Follow the above steps

Steps to Reproduce:
1.
2.
3.

Actual results:

Expected results:

Additional info:

Comment 1 wes hayutin 2012-02-24 03:51:26 UTC

self service users are not supported.. it was pulled from 1.0

Users w/ default roles granted after creation are only able to launch instances as designed.

Can you clarify what your are asking for here?

Comment 2 Scott Seago 2012-02-24 16:18:17 UTC

So there are two things here:
1) don't remove the default HWP role for users, since you're right -- we don't have a granular HWP per-user UI (and I don't think it's a particularly high priority, as I'm not sure there's much need for it).

2) Deployable permissions within the cloud is something I was going to include in the Cloud roles I'm working on now - so that's tied up in the other BZ you have relating to defining the Cloud-level perms.

on 1) -- we should probably have a doc somewhere documenting the default global roles and what they're used for (wes is right -- they're not really "self-service" roles -- they're simply default "end-user" roles). Then we can figure out what's required, what's useful, and (for things like global pool access) what we should probably remove from the list.

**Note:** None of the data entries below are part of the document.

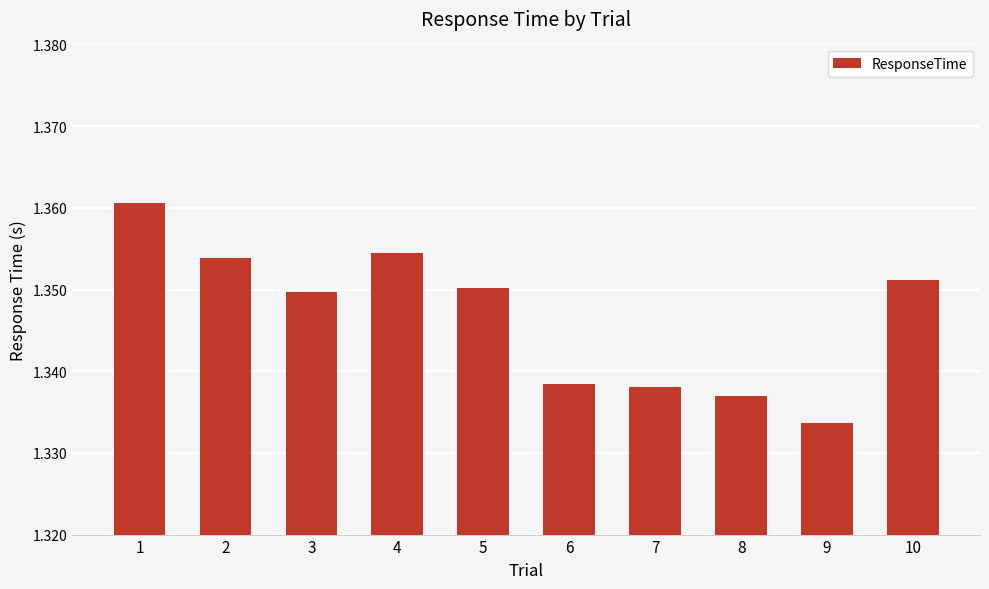

The value at 8 is 1.9. True or false?

False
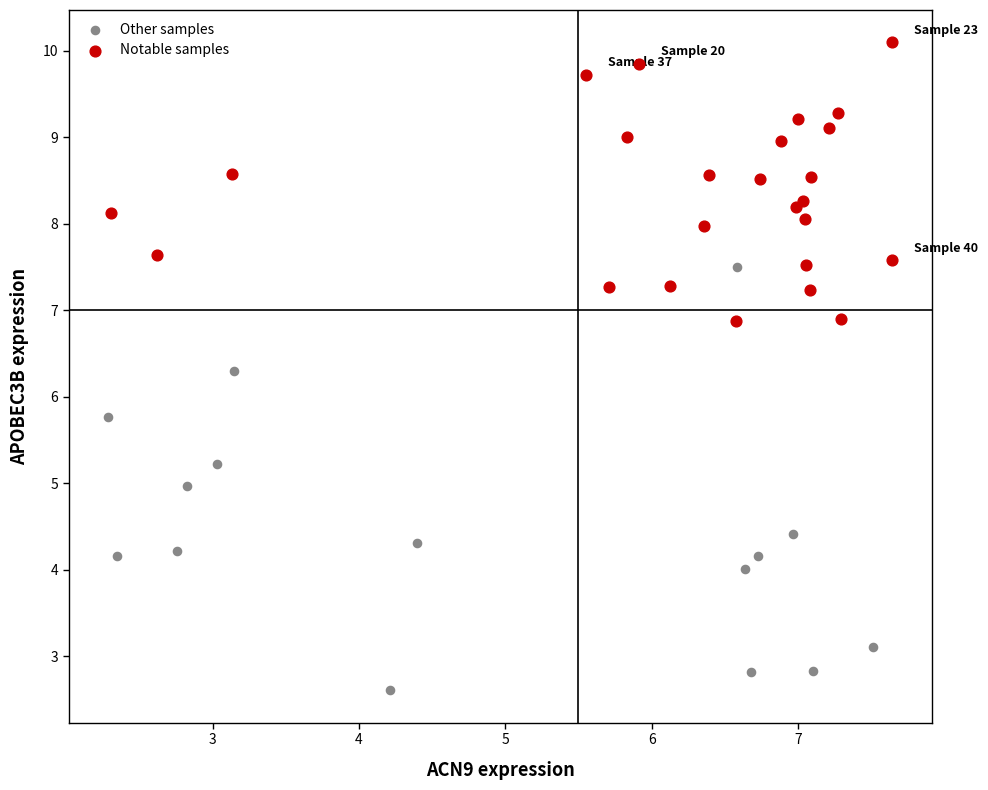

Which series contains the lowest Y value?

Other samples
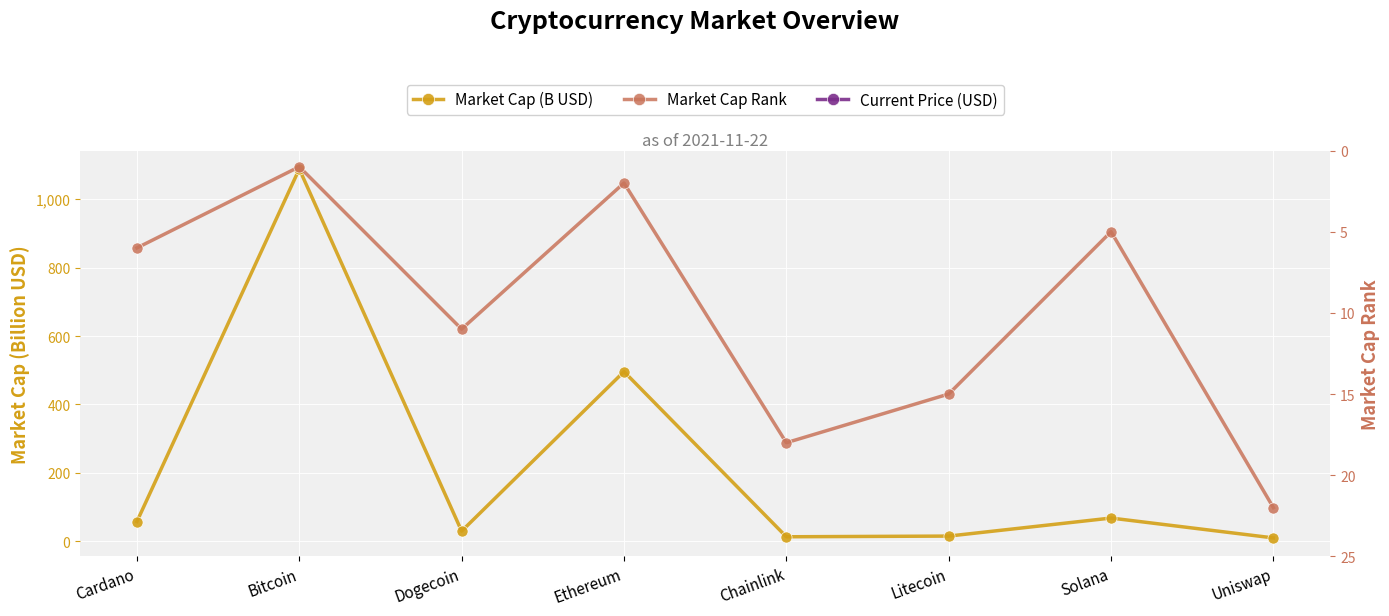

At which label does Market Cap (B USD) reach its peak?

Bitcoin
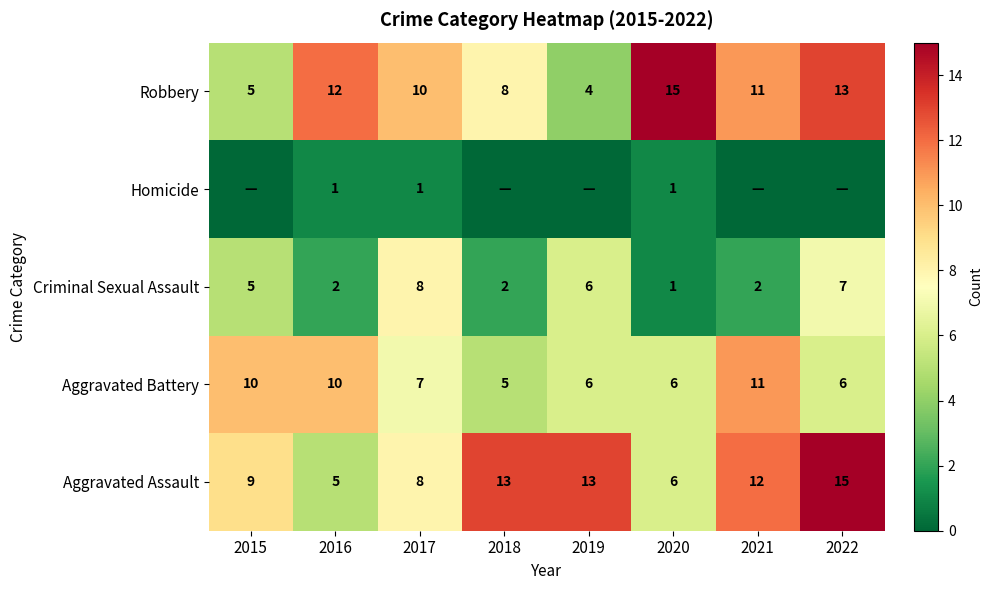

The value of Aggravated Assault at 2022 is 4. True or false?

False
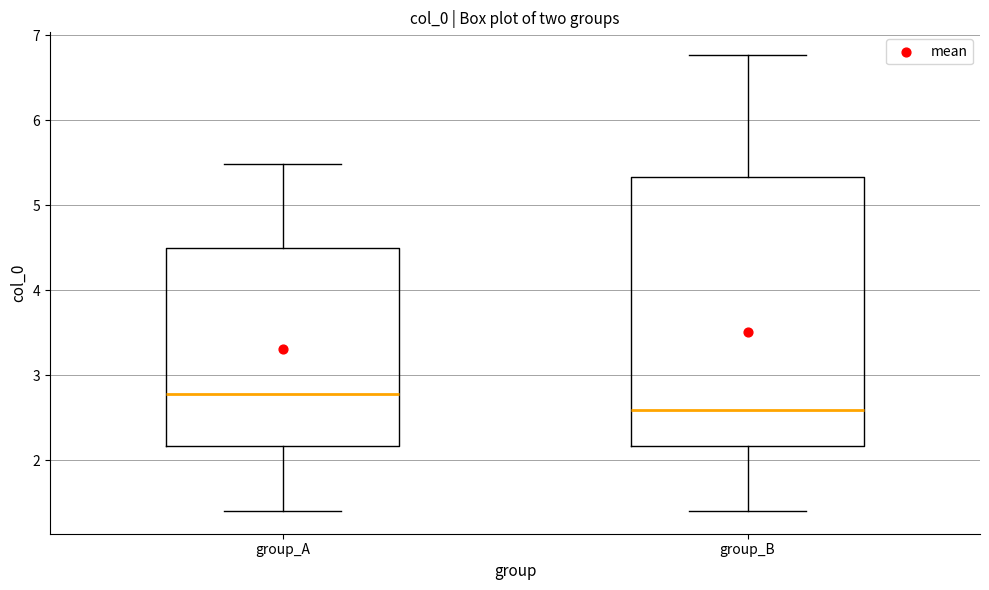

Comparing the boxes themselves (not the whiskers), which one is the tallest?

group_B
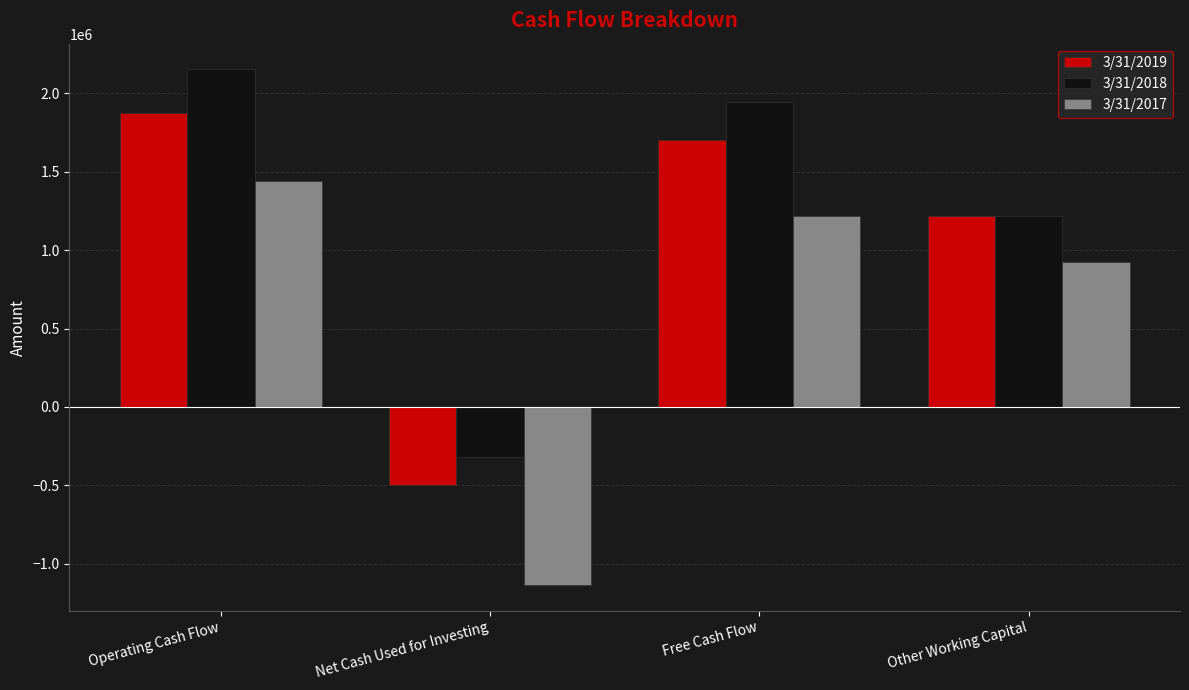

How many bars are there in total?

12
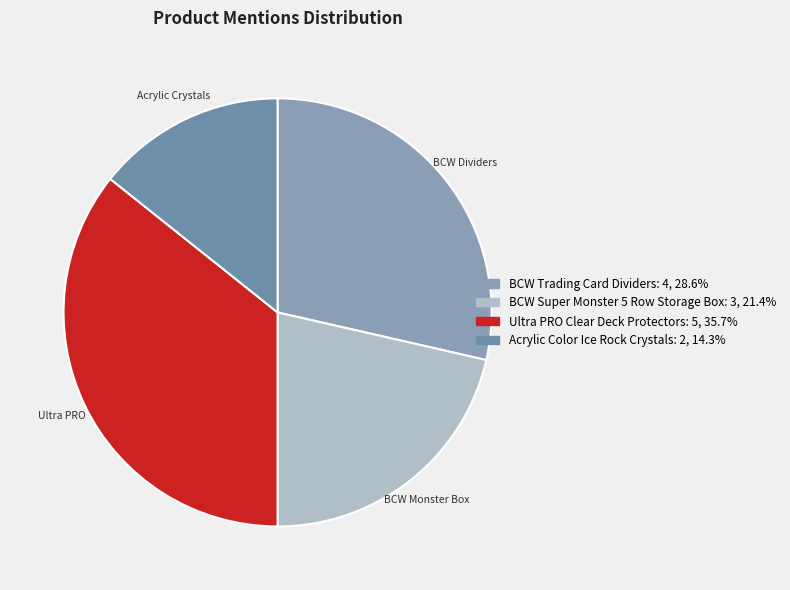

How many segments does this pie chart have?

4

Comment 3 Scott Seago 2012-02-29 16:48:21 UTC

With 788148, 2) above (from comment 2) is fixed, so this can probably be considered either NOTABUG or a duplicate of 788148

Comment 4 Hugh Brock 2012-05-07 15:49:05 UTC

Can we verify this isn't a real bug and close it?

Comment 5 Dave Johnson 2012-08-10 14:43:49 UTC

Self service user feature is currently not implemented.